[Bounding box prediction data]

"""

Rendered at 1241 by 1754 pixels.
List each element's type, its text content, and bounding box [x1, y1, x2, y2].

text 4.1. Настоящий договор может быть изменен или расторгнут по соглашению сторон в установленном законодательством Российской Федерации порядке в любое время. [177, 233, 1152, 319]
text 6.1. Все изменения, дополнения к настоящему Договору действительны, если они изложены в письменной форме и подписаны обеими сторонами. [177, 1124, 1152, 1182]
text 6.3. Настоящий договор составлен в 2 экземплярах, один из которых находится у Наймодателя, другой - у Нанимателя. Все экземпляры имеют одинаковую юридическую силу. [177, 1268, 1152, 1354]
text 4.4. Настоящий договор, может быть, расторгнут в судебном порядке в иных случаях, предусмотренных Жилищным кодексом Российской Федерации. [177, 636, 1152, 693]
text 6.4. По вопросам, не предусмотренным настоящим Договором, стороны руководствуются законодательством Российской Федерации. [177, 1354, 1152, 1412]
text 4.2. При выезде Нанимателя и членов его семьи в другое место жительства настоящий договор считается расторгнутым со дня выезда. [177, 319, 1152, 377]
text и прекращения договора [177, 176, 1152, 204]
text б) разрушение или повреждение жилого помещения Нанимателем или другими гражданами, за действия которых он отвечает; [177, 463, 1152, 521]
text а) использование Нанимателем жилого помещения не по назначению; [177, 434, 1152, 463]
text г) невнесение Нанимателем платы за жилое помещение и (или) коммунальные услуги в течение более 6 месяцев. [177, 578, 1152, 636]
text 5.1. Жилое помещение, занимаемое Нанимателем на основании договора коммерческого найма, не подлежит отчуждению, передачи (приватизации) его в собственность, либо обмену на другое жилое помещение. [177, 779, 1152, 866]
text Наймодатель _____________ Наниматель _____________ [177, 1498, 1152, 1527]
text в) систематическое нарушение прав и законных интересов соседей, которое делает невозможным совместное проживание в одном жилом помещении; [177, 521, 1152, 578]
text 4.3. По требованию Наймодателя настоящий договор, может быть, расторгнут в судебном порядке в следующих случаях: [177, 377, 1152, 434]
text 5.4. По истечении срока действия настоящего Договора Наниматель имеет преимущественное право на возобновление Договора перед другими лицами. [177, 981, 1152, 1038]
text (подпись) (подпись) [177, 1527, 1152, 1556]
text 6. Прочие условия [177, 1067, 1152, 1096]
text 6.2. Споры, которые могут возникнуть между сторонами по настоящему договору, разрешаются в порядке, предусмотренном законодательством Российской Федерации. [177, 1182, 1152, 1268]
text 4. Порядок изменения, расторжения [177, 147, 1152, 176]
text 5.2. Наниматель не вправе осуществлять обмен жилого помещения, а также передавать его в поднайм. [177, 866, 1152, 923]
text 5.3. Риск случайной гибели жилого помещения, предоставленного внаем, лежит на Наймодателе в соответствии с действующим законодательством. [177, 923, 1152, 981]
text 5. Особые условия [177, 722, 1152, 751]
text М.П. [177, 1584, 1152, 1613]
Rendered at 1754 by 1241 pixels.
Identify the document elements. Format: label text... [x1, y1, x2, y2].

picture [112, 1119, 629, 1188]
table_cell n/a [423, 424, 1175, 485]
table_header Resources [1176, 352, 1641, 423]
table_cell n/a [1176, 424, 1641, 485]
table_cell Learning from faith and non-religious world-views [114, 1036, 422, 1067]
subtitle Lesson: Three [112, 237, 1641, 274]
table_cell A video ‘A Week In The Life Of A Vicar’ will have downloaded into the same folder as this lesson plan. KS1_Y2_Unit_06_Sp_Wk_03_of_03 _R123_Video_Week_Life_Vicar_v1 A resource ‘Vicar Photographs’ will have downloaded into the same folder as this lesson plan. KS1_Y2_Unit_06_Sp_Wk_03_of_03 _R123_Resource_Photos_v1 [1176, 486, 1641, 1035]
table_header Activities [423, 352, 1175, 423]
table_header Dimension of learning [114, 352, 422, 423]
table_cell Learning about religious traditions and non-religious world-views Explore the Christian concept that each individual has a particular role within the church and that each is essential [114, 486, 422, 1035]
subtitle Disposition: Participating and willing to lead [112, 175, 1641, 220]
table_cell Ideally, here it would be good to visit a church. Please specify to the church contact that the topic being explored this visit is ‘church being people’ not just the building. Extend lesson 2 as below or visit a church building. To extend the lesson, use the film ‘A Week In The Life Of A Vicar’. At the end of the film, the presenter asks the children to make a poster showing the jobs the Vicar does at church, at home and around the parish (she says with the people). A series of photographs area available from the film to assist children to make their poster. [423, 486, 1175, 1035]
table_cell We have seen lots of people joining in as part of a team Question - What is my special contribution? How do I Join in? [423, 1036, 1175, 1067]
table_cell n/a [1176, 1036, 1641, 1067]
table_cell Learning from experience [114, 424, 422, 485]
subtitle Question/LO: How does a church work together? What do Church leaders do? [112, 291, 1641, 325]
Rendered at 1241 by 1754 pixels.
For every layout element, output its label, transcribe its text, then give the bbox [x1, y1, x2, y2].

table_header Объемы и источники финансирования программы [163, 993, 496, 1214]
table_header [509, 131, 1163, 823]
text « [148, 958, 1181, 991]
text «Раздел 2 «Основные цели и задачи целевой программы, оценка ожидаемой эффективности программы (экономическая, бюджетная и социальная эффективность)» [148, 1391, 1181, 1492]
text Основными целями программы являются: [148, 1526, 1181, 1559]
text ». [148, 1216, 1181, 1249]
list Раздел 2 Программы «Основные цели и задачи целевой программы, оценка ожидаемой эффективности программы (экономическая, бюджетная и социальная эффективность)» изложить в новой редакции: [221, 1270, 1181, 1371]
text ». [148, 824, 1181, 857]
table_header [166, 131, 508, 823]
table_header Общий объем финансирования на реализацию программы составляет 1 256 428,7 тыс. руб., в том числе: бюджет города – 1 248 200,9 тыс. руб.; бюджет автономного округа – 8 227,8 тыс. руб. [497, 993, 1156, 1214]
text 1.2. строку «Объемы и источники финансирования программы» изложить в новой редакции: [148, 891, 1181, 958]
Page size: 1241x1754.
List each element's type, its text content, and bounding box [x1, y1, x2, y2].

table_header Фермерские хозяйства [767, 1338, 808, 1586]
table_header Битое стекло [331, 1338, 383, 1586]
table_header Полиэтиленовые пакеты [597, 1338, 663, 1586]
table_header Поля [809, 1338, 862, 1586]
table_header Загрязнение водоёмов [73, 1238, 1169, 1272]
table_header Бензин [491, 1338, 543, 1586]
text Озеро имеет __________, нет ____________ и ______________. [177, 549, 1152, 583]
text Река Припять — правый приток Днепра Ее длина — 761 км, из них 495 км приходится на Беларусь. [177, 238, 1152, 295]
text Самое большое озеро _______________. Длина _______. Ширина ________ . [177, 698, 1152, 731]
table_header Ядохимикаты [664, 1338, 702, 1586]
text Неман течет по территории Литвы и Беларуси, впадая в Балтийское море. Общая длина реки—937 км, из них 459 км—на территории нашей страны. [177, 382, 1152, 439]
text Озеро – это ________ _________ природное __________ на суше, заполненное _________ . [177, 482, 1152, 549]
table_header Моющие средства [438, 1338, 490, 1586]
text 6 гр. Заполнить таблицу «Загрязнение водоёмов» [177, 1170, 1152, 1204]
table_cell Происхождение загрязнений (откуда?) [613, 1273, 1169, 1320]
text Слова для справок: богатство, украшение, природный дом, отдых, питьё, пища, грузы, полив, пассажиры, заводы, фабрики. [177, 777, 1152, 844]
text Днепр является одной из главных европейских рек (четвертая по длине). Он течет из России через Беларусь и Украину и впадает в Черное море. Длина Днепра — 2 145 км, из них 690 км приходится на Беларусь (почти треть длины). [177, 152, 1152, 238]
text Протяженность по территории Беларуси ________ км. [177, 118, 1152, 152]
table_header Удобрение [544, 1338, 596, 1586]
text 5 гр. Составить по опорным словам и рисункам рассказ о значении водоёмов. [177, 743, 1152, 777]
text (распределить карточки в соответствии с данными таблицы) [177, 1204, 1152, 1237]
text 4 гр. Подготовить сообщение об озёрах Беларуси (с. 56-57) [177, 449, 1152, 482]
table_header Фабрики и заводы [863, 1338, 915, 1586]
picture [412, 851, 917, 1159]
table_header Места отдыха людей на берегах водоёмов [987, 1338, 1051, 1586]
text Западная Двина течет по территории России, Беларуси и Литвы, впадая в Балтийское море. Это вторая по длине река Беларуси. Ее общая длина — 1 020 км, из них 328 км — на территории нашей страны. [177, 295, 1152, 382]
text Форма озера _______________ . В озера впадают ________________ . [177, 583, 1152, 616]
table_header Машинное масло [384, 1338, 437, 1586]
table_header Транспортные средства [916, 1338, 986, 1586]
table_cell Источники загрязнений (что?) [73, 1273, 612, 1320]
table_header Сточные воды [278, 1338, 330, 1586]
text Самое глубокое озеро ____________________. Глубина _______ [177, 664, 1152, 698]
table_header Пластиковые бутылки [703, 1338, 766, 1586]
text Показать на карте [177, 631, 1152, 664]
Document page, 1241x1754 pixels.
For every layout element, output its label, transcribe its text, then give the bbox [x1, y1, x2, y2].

"""

▶ Work to be completed
Among the entries, how many lines carry "судебном"? Reply with a number and nothing else.

▶ Worked solution
2